WASH AI uses multiple layers of software and Large Language Models (LLMs) as well as a system known as Retrieval Augmented Generation (RAG), which combines the benefits of pre-trained language models and information retrieval. The full WASH AI system is complex but consists of two integral modules.

image

The first module is a Parsing Module that ingests publicly available content from various sources like web pages, video transcripts, documents, reports, field notes, and audio files. It breaks down the content into manageable chunks, classifies them, transforms them, and converts them into vector embeddings. These vectors are then stored in a vector database with metadata about these information chunks.

The second module is the User Inquiry Module. This part of the system is designed to interact with the user. It classifies the user's inquiry to understand its intent. In some instances, this process involves translating the question into English, the primary language of the vector database and semantic comparisons. This classification could include contextual focus (geography, research intention, technical troubleshooting intention, general learning intention, knowledge contribution intention, etc)
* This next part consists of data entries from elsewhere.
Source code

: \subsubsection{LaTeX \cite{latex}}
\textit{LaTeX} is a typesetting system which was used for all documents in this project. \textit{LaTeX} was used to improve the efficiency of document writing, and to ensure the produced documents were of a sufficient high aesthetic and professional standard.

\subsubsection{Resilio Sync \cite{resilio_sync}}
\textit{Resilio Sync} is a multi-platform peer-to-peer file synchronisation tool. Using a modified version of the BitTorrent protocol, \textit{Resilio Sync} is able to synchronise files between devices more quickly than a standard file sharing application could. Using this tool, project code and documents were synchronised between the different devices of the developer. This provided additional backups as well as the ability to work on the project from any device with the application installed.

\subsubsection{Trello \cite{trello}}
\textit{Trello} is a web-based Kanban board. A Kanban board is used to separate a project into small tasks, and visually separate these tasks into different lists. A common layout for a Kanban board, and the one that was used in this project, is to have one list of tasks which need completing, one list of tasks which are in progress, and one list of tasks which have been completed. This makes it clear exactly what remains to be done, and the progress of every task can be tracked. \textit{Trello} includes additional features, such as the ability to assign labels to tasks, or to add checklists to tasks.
Once the inquiry is classified, the system engages in various agent tasks. It retrieves information from the semantic databases, decides which elements to prioritise, and if necessary, summarises, simplifies, and generates visualisations based on data sets. It provides information back to to user in their language and offers to explore further.

In essence, WASH AI is not just about storing and retrieving information. It's about understanding the context and intent behind every question, ensuring the most relevant and accessible knowledge is delivered. Through such a system, we unlock the value of distributed knowledge, enabling us to make better decisions and ultimately leading to better outcomes in the WASH sector and beyond.